Financial and economic experts have described the ongoing recapitalization of Nigerian banks as vital for economic stability, while warning that weak regulation and macroeconomic instability could undermine its effectiveness.
Speaking separately with the News Agency of Nigeria (NAN) in Ibadan on Wednesday, the experts expressed broad support for the exercise, noting that it had become necessary due to the erosion of banks’ capital bases caused by sustained naira depreciation, rising inflation, and the expansion of the Nigerian economy.
The Oyo State Chairman of the Nigerian Economic Society (NES), Dr Alarudeen Aminu, explained that the current recapitalisation effort was focused more on restoring the real value of banks’ capital than on expanding their operational capacity.
He said the Central Bank of Nigeria’s (CBN) decision to increase minimum capital requirements was commendable, but cautioned that recapitalisation alone could not guarantee financial system stability.
Aminu stressed that unresolved challenges such as inflation and exchange-rate volatility could limit the impact of the exercise. He recalled that the 2004–2005 recapitalisation exposed serious governance lapses, including fund diversion and excessive stock market speculation, which eventually led to bank failures.

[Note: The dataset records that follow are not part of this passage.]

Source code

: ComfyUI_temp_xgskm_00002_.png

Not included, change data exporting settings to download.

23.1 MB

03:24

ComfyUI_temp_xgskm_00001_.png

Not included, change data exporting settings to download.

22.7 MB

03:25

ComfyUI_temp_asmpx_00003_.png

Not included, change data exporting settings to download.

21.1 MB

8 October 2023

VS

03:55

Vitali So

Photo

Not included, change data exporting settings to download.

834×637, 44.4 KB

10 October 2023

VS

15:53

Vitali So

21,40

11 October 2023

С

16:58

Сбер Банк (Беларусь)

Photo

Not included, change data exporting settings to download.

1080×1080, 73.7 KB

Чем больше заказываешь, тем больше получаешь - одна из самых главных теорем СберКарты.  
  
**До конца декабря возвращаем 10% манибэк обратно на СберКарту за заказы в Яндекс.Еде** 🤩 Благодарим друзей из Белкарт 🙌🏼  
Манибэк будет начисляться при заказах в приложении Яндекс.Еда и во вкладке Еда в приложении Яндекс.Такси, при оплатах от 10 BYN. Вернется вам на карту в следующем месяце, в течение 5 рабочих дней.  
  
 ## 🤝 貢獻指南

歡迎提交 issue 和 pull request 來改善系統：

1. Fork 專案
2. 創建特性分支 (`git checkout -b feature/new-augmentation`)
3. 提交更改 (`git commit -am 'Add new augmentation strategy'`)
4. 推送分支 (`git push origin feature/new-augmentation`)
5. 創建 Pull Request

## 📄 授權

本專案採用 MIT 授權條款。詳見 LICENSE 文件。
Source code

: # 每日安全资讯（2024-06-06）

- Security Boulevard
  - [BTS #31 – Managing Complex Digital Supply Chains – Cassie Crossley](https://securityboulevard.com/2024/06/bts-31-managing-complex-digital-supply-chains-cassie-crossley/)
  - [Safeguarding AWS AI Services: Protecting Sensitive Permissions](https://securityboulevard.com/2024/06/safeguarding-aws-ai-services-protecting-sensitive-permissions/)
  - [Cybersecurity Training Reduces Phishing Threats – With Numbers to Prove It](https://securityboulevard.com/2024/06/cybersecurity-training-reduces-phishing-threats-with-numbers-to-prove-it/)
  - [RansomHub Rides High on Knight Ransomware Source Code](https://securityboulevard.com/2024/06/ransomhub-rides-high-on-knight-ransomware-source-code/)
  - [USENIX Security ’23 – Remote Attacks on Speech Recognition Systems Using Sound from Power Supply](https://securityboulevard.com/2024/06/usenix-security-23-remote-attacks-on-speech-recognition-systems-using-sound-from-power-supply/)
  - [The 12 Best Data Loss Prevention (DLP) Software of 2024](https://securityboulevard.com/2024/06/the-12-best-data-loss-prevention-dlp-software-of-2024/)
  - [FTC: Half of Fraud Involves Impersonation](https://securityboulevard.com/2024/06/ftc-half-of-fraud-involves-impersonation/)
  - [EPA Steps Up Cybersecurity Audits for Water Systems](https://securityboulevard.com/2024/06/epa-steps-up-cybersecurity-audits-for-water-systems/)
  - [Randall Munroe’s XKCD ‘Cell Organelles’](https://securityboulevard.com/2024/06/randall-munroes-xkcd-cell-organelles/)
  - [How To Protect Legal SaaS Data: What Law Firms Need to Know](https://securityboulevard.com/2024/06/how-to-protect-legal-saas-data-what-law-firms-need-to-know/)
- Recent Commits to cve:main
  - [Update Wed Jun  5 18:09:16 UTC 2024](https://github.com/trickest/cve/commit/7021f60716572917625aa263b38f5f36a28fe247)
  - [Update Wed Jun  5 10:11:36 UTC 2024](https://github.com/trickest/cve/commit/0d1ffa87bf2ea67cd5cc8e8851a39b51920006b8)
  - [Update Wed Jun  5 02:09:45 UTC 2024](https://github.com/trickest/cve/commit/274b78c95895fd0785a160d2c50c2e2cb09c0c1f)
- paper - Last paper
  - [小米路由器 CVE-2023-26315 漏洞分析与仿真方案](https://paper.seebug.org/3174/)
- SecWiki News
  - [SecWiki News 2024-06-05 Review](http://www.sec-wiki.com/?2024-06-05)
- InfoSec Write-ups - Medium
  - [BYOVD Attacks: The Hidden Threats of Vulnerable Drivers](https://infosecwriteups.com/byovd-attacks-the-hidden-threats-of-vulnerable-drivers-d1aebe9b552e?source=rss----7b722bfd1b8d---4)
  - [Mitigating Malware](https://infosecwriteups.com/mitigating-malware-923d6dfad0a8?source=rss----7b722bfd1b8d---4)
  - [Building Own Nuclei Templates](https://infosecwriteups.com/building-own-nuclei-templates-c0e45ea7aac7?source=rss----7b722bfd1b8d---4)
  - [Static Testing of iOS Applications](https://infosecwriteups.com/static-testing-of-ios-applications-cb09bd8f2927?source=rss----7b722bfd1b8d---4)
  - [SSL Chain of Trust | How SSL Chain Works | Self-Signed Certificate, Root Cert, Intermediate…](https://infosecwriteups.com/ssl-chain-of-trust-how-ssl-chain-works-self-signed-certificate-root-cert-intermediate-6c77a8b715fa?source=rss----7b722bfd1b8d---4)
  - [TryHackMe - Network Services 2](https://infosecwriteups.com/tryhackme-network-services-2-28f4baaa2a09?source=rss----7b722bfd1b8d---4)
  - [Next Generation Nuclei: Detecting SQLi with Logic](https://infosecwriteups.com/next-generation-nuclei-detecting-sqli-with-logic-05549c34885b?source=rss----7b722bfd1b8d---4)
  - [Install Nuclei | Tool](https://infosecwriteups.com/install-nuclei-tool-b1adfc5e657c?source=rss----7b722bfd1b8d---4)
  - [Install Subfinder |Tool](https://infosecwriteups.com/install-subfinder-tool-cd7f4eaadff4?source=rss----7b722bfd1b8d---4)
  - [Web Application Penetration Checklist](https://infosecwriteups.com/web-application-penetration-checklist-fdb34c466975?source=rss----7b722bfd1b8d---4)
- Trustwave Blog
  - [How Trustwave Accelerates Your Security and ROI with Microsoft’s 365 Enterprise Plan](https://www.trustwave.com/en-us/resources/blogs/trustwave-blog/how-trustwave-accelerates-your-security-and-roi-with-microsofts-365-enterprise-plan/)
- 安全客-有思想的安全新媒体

According to him, although banks were flush with funds at the time, the expected investment outcomes did not materialise, as some institutions channelled resources into buying their own shares rather than supporting productive sectors. He added that the current review of capital requirements was also intended to make Nigerian banks more competitive regionally and globally.
Similarly, the Acting Head of the Department of Banking and Finance at the University of Ibadan, Dr Ifeayin Onwuka, said strong capital buffers were crucial for banks to absorb economic shocks and finance large-scale projects.
He noted that poor capitalisation in the past constrained Nigerian banks from participating in major transactions, adding that the country’s ambition of becoming a one-trillion-dollar economy required strong and globally competitive financial institutions.
Onwuka also pointed out that periodic recapitalisation was inevitable due to inflation and exchange-rate depreciation, urging banks to raise capital proactively in line with Basel I, II and III standards rather than waiting for regulatory directives.
A financial consultant, Mr Tunde Adepeju, described the recapitalisation as timely, given the increasing volume of financial transactions and the central role banks play in driving industrial and commercial growth.
He observed that the economy had grown significantly over the years, and insufficient bank capital would limit lending to businesses, particularly in the productive and industrial sectors. Adepeju also commended the CBN’s differentiated capital requirements for international, national and regional banks, describing them as fair and practical.
He added that many banks had already met the new thresholds through rights issues and private placements, noting that bank failures could have far-reaching consequences for the economy. According to him, recapitalisation, mergers, and acquisitions were necessary to protect depositors and safeguard financial stability.
Overall, the experts agreed that while recapitalisation was essential, its success depended on sound macroeconomic policies, effective regulation, and strict oversight to prevent a recurrence of past failures.